Categories vs Semantic Features: What shape the similarities people discern in photographs of objects?
Track: short paper (up to 5 pages)
Keywords: representational learning, cogntive models, semantic representations, vision
TL;DR: We see the effect of different training objectives of CNNs on human-model alignment
Abstract: In visual cognitive neuroscience, there are two main theories about the function of
the ventral visual. One suggests that it serves to classify objects (classification
hypothesis); the other suggests that it generates intermediate representations
from which people can generate verbal descriptions, actions, and other kinds of
information (distributed semantic hypothesis). To adjudicate these, we trained
two deep convolutional AlexNet models on 330,000 images belonging to 86
categories, representing the intersection of Ecoset images and the semantic
norms collected by the Leuven group.

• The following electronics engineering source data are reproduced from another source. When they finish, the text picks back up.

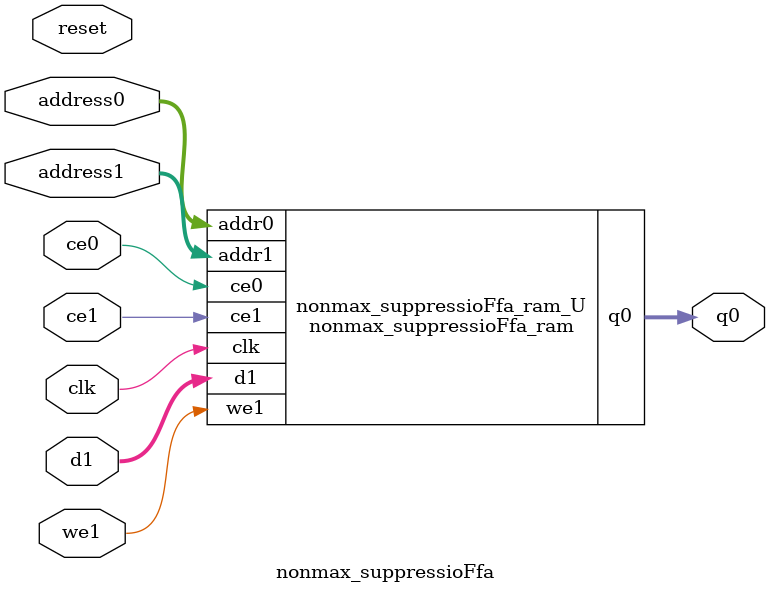
<source format=v>

`timescale 1 ns / 1 ps
module nonmax_suppressioFfa_ram (addr0, ce0, q0, addr1, ce1, d1, we1,  clk);

parameter DWIDTH = 16;
parameter AWIDTH = 11;
parameter MEM_SIZE = 1920;

input[AWIDTH-1:0] addr0;
input ce0;
output reg[DWIDTH-1:0] q0;
input[AWIDTH-1:0] addr1;
input ce1;
input[DWIDTH-1:0] d1;
input we1;
input clk;

(* ram_style = "block" *)reg [DWIDTH-1:0] ram[0:MEM_SIZE-1];




always @(posedge clk)  
begin 
    if (ce0) 
    begin
            q0 <= ram[addr0];
    end
end


always @(posedge clk)  
begin 
    if (ce1) 
    begin
        if (we1) 
        begin 
            ram[addr1] <= d1; 
        end 
    end
end


endmodule


`timescale 1 ns / 1 ps
module nonmax_suppressioFfa(
    reset,
    clk,
    address0,
    ce0,
    q0,
    address1,
    ce1,
    we1,
    d1);

parameter DataWidth = 32'd16;
parameter AddressRange = 32'd1920;
parameter AddressWidth = 32'd11;
input reset;
input clk;
input[AddressWidth - 1:0] address0;
input ce0;
output[DataWidth - 1:0] q0;
input[AddressWidth - 1:0] address1;
input ce1;
input we1;
input[DataWidth - 1:0] d1;



nonmax_suppressioFfa_ram nonmax_suppressioFfa_ram_U(
    .clk( clk ),
    .addr0( address0 ),
    .ce0( ce0 ),
    .q0( q0 ),
    .addr1( address1 ),
    .ce1( ce1 ),
    .d1( d1 ),
    .we1( we1 ));

endmodule


</source>
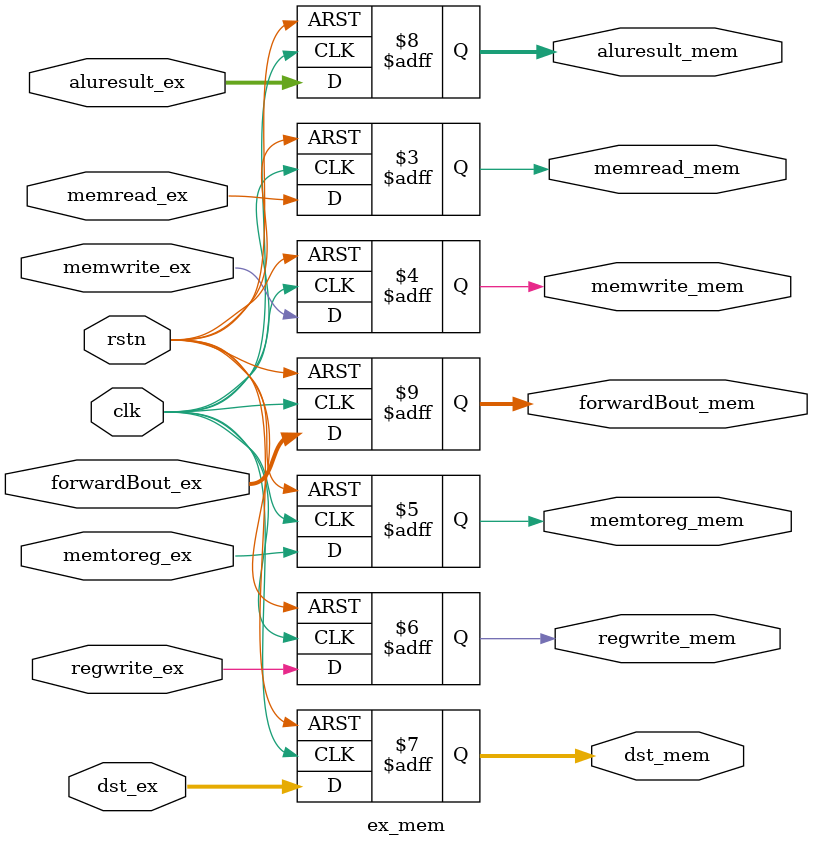
<source format=v>
`timescale 1ns / 1ps

module ex_mem(
input clk, rstn, memread_ex, memwrite_ex, memtoreg_ex, regwrite_ex,
input [4:0] dst_ex,
input [63:0] aluresult_ex, forwardBout_ex,
output reg memread_mem, memwrite_mem, memtoreg_mem, regwrite_mem,
output reg [4:0] dst_mem,
output reg [63:0] aluresult_mem, forwardBout_mem
    );
    
    always@(posedge clk or negedge rstn)begin
        if(!rstn)begin
            memread_mem <= 1'b0;
            memwrite_mem <= 1'b0;
            memtoreg_mem <= 1'b0;
            regwrite_mem <= 1'b0;
            aluresult_mem = 64'b0;
            forwardBout_mem <= 64'b0;
            dst_mem <= 5'b0;
        end
        else begin
            memread_mem <= memread_ex;
            memwrite_mem <= memwrite_ex;
            memtoreg_mem <= memtoreg_ex;
            regwrite_mem <= regwrite_ex;
            aluresult_mem <= aluresult_ex;
            forwardBout_mem <= forwardBout_ex;
            dst_mem <= dst_ex;
        end
    end
        
    
endmodule

</source>
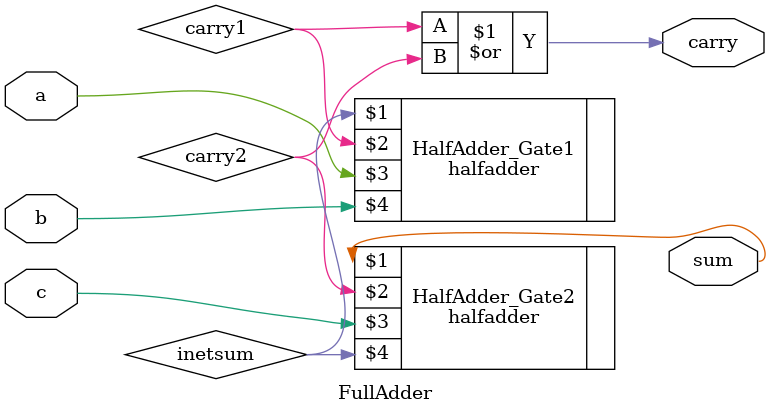
<source format=v>
`include "ha.v"

module FullAdder(sum, carry, a, b, c);

output sum, carry;
input a, b, c;

wire inetsum, carry1, carry2;

halfadder HalfAdder_Gate1(inetsum, carry1, a, b);
halfadder HalfAdder_Gate2(sum, carry2, c, inetsum);
or(carry, carry1, carry2);

endmodule
</source>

One model was trained to produce
category labels (classification hypothesis), the other to generate all of an item’s
semantic features (distributed semantic hypothesis). The two models learned very
different representational geometries throughout the network. We also estimated
the human semantic structure of the 86 classes by using a triadic comparison
task. The representations acquired by the feature-generating model aligned better
with human-perceived similarities amongst images, and better predicted human
judgments in a triadic comparison task. The results thus support (distributed
semantic hypothesis).
Anonymization: This submission has been anonymized for double-blind review via the removal of identifying information such as names, affiliations, and identifying URLs.